### Dataset content

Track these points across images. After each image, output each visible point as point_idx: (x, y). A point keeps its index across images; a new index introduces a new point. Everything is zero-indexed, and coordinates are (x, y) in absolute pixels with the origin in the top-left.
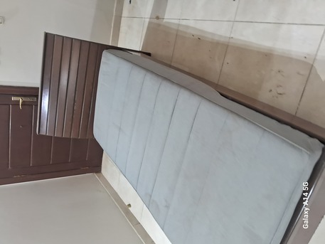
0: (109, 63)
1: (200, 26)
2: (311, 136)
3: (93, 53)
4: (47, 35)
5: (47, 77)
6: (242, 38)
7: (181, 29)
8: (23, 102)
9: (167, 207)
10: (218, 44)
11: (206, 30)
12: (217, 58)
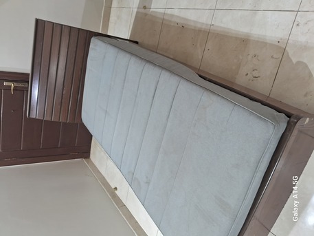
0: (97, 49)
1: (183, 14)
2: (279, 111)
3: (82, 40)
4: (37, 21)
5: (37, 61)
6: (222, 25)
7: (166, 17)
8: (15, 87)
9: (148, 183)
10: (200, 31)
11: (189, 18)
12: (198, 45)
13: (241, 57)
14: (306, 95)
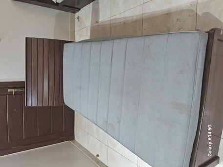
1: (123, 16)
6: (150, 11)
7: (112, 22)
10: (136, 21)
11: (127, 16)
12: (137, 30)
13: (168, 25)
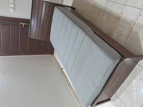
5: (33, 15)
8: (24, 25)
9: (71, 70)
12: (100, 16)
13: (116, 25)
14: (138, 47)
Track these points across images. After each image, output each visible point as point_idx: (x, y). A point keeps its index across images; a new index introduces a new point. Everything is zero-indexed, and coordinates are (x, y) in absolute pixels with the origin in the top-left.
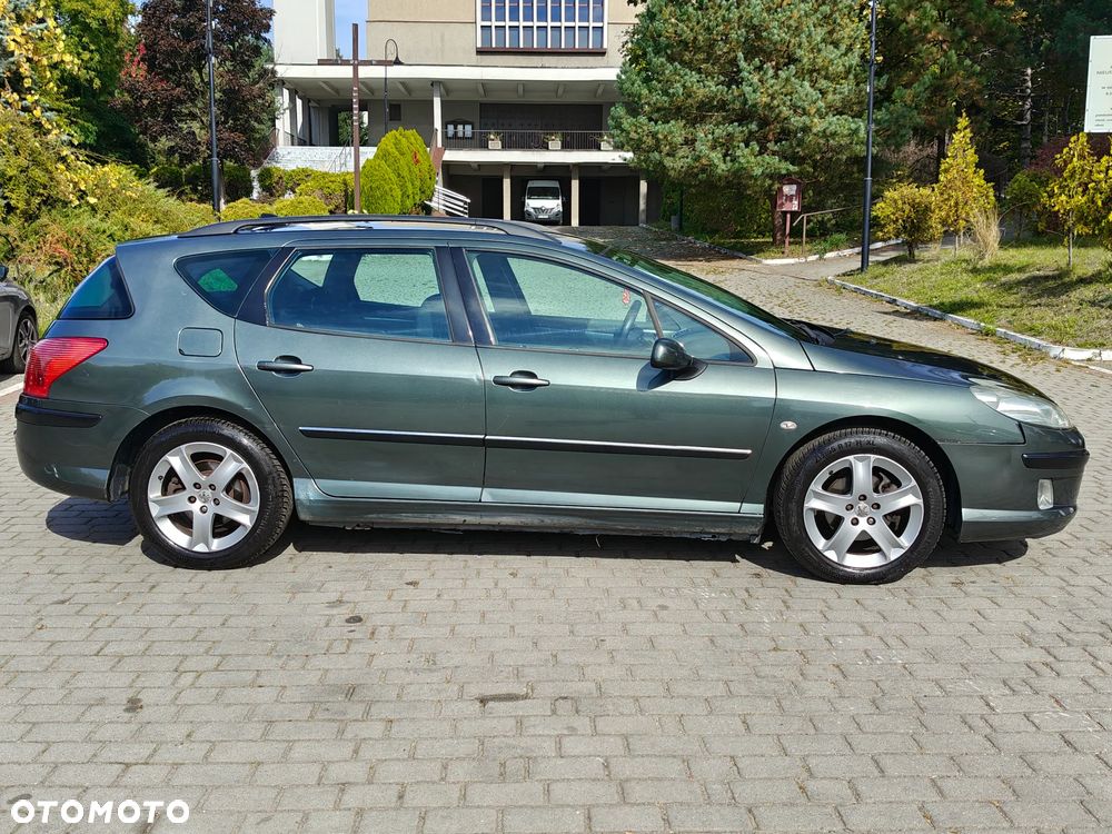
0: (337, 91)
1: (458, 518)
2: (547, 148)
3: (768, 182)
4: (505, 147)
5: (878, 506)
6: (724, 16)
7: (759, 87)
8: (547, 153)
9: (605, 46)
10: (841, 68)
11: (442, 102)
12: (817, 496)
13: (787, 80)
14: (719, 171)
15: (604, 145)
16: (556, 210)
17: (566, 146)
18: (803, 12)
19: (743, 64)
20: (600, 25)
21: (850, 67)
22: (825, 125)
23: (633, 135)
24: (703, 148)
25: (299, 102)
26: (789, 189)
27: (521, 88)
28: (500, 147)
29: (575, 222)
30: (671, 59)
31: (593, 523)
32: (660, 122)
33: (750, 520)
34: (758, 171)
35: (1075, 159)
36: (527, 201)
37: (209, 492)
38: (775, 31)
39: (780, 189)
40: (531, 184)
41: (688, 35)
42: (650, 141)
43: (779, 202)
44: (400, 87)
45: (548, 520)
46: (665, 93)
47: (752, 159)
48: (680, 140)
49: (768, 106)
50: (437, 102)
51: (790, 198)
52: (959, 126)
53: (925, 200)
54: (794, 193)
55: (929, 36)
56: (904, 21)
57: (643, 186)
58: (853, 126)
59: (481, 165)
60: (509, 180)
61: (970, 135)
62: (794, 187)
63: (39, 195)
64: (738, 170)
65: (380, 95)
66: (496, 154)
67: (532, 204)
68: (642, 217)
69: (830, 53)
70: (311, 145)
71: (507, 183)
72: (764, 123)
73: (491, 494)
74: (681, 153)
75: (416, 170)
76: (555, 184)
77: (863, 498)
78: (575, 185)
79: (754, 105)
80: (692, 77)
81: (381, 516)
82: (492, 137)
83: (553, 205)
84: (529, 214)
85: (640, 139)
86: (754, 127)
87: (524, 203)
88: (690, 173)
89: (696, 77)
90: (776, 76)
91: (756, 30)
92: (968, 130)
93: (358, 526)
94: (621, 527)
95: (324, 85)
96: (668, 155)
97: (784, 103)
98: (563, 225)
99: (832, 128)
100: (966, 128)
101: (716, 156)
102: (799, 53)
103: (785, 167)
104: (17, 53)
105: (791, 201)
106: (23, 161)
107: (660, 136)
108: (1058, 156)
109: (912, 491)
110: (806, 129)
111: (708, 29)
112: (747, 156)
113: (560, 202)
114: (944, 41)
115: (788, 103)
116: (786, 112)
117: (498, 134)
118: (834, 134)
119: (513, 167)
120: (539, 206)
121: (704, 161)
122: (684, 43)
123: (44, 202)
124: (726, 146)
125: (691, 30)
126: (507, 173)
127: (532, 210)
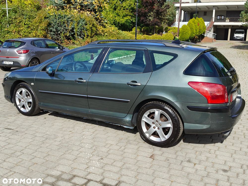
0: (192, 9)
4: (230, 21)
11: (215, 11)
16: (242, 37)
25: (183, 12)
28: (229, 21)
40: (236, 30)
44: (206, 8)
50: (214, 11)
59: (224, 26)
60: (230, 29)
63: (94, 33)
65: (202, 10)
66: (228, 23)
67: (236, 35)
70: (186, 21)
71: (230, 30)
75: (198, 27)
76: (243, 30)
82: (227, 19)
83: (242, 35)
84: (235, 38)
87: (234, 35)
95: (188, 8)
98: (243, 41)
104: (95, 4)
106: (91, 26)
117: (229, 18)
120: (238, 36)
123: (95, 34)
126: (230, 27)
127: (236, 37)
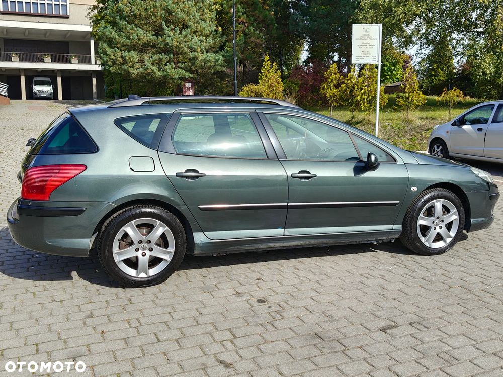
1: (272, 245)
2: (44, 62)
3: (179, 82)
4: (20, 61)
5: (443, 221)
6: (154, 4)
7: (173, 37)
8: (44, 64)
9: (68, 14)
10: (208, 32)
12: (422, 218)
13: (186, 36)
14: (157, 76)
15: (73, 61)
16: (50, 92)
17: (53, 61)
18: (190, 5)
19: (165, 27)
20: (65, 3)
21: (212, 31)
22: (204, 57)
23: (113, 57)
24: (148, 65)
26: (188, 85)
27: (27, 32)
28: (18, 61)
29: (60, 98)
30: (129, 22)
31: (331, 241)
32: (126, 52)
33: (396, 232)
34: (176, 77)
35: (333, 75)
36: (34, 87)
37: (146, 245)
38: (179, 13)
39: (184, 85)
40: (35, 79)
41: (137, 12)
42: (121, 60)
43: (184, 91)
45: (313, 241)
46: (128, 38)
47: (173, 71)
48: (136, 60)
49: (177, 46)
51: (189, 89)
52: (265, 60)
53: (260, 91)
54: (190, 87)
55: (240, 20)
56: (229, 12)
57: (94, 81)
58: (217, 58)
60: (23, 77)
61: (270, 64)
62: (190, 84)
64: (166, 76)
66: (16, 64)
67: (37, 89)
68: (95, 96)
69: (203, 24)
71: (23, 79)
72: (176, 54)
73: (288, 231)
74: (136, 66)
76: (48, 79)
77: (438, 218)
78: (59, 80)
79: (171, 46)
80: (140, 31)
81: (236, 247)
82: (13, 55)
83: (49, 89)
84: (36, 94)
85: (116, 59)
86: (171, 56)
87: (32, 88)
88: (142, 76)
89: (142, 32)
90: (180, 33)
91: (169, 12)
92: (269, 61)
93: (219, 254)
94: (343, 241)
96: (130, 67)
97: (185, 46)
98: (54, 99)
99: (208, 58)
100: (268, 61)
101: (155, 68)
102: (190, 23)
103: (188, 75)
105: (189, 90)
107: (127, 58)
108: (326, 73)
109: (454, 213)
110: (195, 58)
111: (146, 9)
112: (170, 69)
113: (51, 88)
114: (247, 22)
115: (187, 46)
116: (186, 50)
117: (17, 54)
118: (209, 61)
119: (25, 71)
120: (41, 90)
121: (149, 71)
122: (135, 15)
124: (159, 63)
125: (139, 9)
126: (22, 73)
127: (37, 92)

### Aim of the exercise
Restate word for word each line from the top of the listing down to and including the line that holds "11: (206, 30)". Drop any pictures.

### Solution to the exercise
Track these points across images. After each image, output each visible point as point_idx: (x, y). A point keeps its index across images; a new index introduces a new point. Everything is zero-indexed, and coordinates are (x, y) in absolute pixels with the origin in the top-left.
0: (109, 63)
1: (200, 26)
2: (311, 136)
3: (93, 53)
4: (47, 35)
5: (47, 77)
6: (242, 38)
7: (181, 29)
8: (23, 102)
9: (167, 207)
10: (218, 44)
11: (206, 30)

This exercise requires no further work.